Jeśli rachunki za prąd już teraz przyprawiają cię o ból głowy, to nie mamy dobrych wiadomości. Prawdziwa drożyzna dopiero nadciąga. I to wielkimi krokami! Koszty energii mogą wzrosnąć prawie o połowę. A wszystko dlatego, że od Nowego Roku państwo zamierza je uwolnić. Dostawcy prądu nie będą już potrzebowali zgody państwowego urzędu na każdą podwyżkę.
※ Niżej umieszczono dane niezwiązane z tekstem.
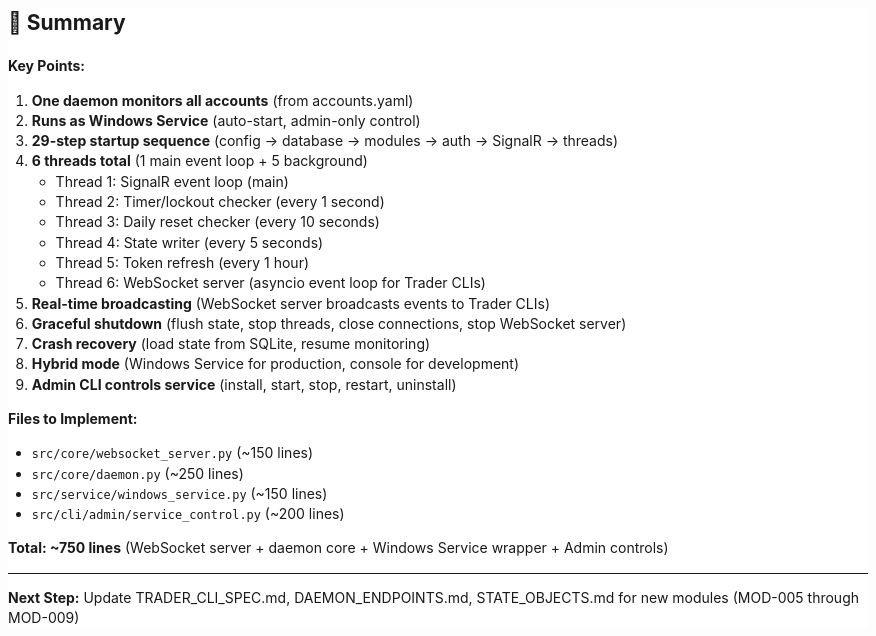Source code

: 
## 📝 Summary

**Key Points:**

1. **One daemon monitors all accounts** (from accounts.yaml)
2. **Runs as Windows Service** (auto-start, admin-only control)
3. **29-step startup sequence** (config → database → modules → auth → SignalR → threads)
4. **6 threads total** (1 main event loop + 5 background)
   - Thread 1: SignalR event loop (main)
   - Thread 2: Timer/lockout checker (every 1 second)
   - Thread 3: Daily reset checker (every 10 seconds)
   - Thread 4: State writer (every 5 seconds)
   - Thread 5: Token refresh (every 1 hour)
   - Thread 6: WebSocket server (asyncio event loop for Trader CLIs)
5. **Real-time broadcasting** (WebSocket server broadcasts events to Trader CLIs)
6. **Graceful shutdown** (flush state, stop threads, close connections, stop WebSocket server)
7. **Crash recovery** (load state from SQLite, resume monitoring)
8. **Hybrid mode** (Windows Service for production, console for development)
9. **Admin CLI controls service** (install, start, stop, restart, uninstall)

**Files to Implement:**
- `src/core/websocket_server.py` (~150 lines)
- `src/core/daemon.py` (~250 lines)
- `src/service/windows_service.py` (~150 lines)
- `src/cli/admin/service_control.py` (~200 lines)

**Total: ~750 lines** (WebSocket server + daemon core + Windows Service wrapper + Admin controls)

---

**Next Step:** Update TRADER_CLI_SPEC.md, DAEMON_ENDPOINTS.md, STATE_OBJECTS.md for new modules (MOD-005 through MOD-009)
16.05.2012 | aktual.: 16.05.2012 07:31
Urząd Regulacji Energetyki zamierza już od stycznia zdjąć z branży energetycznej obowiązek ustalania razem z Urzędem wysokości cen prądu w najpopularniejszej taryfie G, z której korzysta większość z nas – zaalarmował „Dziennik Gazeta Prawna”. Oznacza to, że sprzedawcy energii będą mogli dowolnie ustalać wysokość cen – a trzeba pamiętać, że ich apetyty dotąd hamował właśnie URE. Według „Dziennika”, skok cen może być nawet 40-procentowy, taki sam, jaki miał miejsce w 2007 roku, gdy uwolniono ceny dla odbiorców przemysłowych. Tak duży skok ceny za zużycie kilowatogodziny oznacza na szczęście trochę mniejszy wzrost domowych rachunków, bo o około 20 procent – a to dlatego, że suma na fakturze, którą dostajemy do domu, obejmuje też stałe koszty dostawy prądu i utrzymania linii przesyłowych, a te prawdopodobnie się nie zmienią.
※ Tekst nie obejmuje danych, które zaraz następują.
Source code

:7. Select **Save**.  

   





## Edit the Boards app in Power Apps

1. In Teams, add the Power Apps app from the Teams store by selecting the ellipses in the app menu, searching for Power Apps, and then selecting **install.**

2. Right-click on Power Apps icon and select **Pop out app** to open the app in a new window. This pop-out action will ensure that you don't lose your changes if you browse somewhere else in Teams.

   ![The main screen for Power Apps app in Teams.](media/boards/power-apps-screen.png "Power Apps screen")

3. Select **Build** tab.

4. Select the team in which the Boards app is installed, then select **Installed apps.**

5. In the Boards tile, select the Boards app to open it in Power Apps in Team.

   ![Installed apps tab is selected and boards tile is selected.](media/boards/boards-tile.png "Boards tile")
Ale i tak drożyzna zajrzy do kieszeni każdego Polaka, bo nawet podwyżka o 20 procent to roczny ubytek od stu do kilkuset złotych z domowych budżetów. – Już od dawna oszczędzamy prąd. Bardziej się jednak nie da, bo mamy dziecko, a poza tym przecież nie będziemy żyć po ciemku. Nie wyobrażam sobie, by prąd jeszcze podskoczył i to aż o połowę. To byłby jakiś koszmar – mówi Gracjan Broda (29 l.) z Polic.
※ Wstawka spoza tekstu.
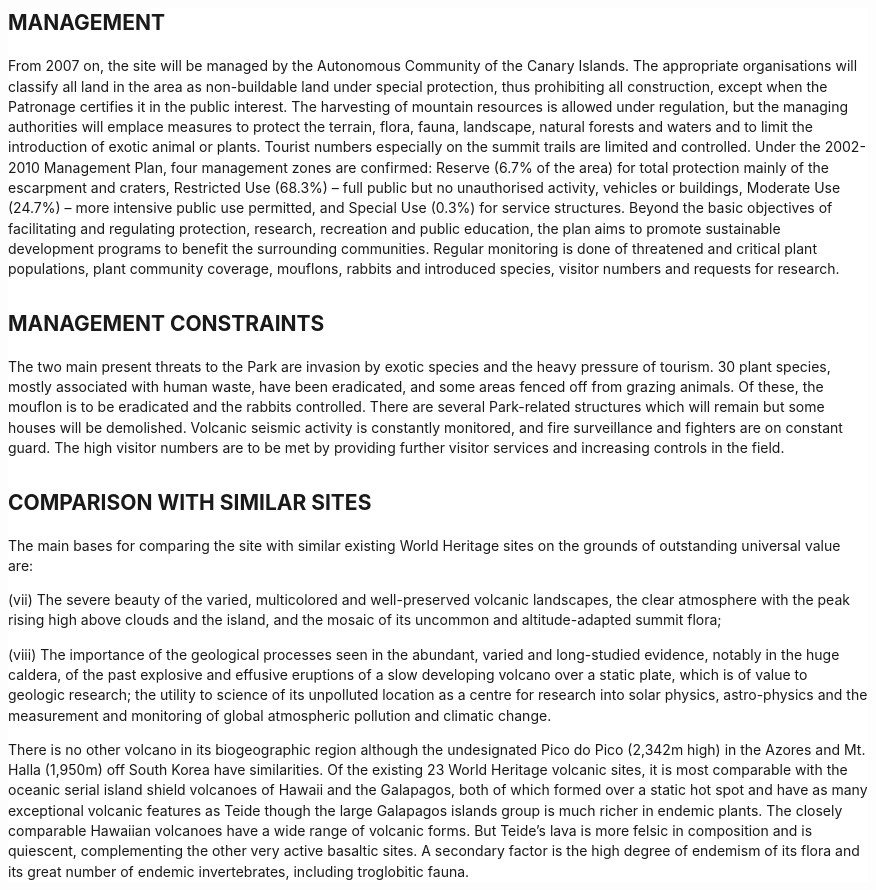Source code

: MANAGEMENT
----------

From 2007 on, the site will be managed by the Autonomous Community of the Canary Islands. The appropriate organisations will classify all land in the area as non-buildable land under special protection, thus prohibiting all construction, except when the Patronage certifies it in the public interest. The harvesting of mountain resources is allowed under regulation, but the managing authorities will emplace measures to protect the terrain, flora, fauna, landscape, natural forests and waters and to limit the introduction of exotic animal or plants. Tourist numbers especially on the summit trails are limited and controlled. Under the 2002-2010 Management Plan, four management zones are confirmed: Reserve (6.7% of the area) for total protection mainly of the escarpment and craters, Restricted Use (68.3%) – full public but no unauthorised activity, vehicles or buildings, Moderate Use (24.7%) – more intensive public use permitted, and Special Use (0.3%) for service structures. Beyond the basic objectives of facilitating and regulating protection, research, recreation and public education, the plan aims to promote sustainable development programs to benefit the surrounding communities. Regular monitoring is done of threatened and critical plant populations, plant community coverage, mouflons, rabbits and introduced species, visitor numbers and requests for research.

MANAGEMENT CONSTRAINTS
----------------------

The two main present threats to the Park are invasion by exotic species and the heavy pressure of tourism. 30 plant species, mostly associated with human waste, have been eradicated, and some areas fenced off from grazing animals. Of these, the mouflon is to be eradicated and the rabbits controlled. There are several Park-related structures which will remain but some houses will be demolished. Volcanic seismic activity is constantly monitored, and fire surveillance and fighters are on constant guard. The high visitor numbers are to be met by providing further visitor services and increasing controls in the field.

COMPARISON WITH SIMILAR SITES
-----------------------------

The main bases for comparing the site with similar existing World Heritage sites on the grounds of outstanding universal value are:

\(vii) The severe beauty of the varied, multicolored and well-preserved volcanic landscapes, the clear atmosphere with the peak rising high above clouds and the island, and the mosaic of its uncommon and altitude-adapted summit flora;

\(viii) The importance of the geological processes seen in the abundant, varied and long-studied evidence, notably in the huge caldera, of the past explosive and effusive eruptions of a slow developing volcano over a static plate, which is of value to geologic research; the utility to science of its unpolluted location as a centre for research into solar physics, astro-physics and the measurement and monitoring of global atmospheric pollution and climatic change.

There is no other volcano in its biogeographic region although the undesignated Pico do Pico (2,342m high) in the Azores and Mt. Halla (1,950m) off South Korea have similarities. Of the existing 23 World Heritage volcanic sites, it is most comparable with the oceanic serial island shield volcanoes of Hawaii and the Galapagos, both of which formed over a static hot spot and have as many exceptional volcanic features as Teide though the large Galapagos islands group is much richer in endemic plants. The closely comparable Hawaiian volcanoes have a wide range of volcanic forms. But Teide’s lava is more felsic in composition and is quiescent, complementing the other very active basaltic sites. A secondary factor is the high degree of endemism of its flora and its great number of endemic invertebrates, including troglobitic fauna.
Niestety, koszmar nadciąga wielkimi krokami. – Według harmonogramu uzgodnionego z ministerstwem gospodarki pakiet ustaw energetycznych, w tym prawo energetyczne, będzie przyjęty do końca tego roku – zapowiada Andrzej Czerwiński (58 l.) z PO, szef parlamentarnego zespołu ds. energetyki. Samo ministerstwo przyznaje, że podwyżki będą dotkliwe, lecz twierdzi, że są nieuchronne. – Ceny musi ustalać rynek. Ale najpierw trzeba zadbać o ochronę klientów, którzy mogą sobie nie poradzić z drastycznymi podwyżkami cen energii – zastrzega wiceminister gospodarki Tomasz Tomczykiewicz (51 l.). Jak to zrobić? Już nie tłumaczy.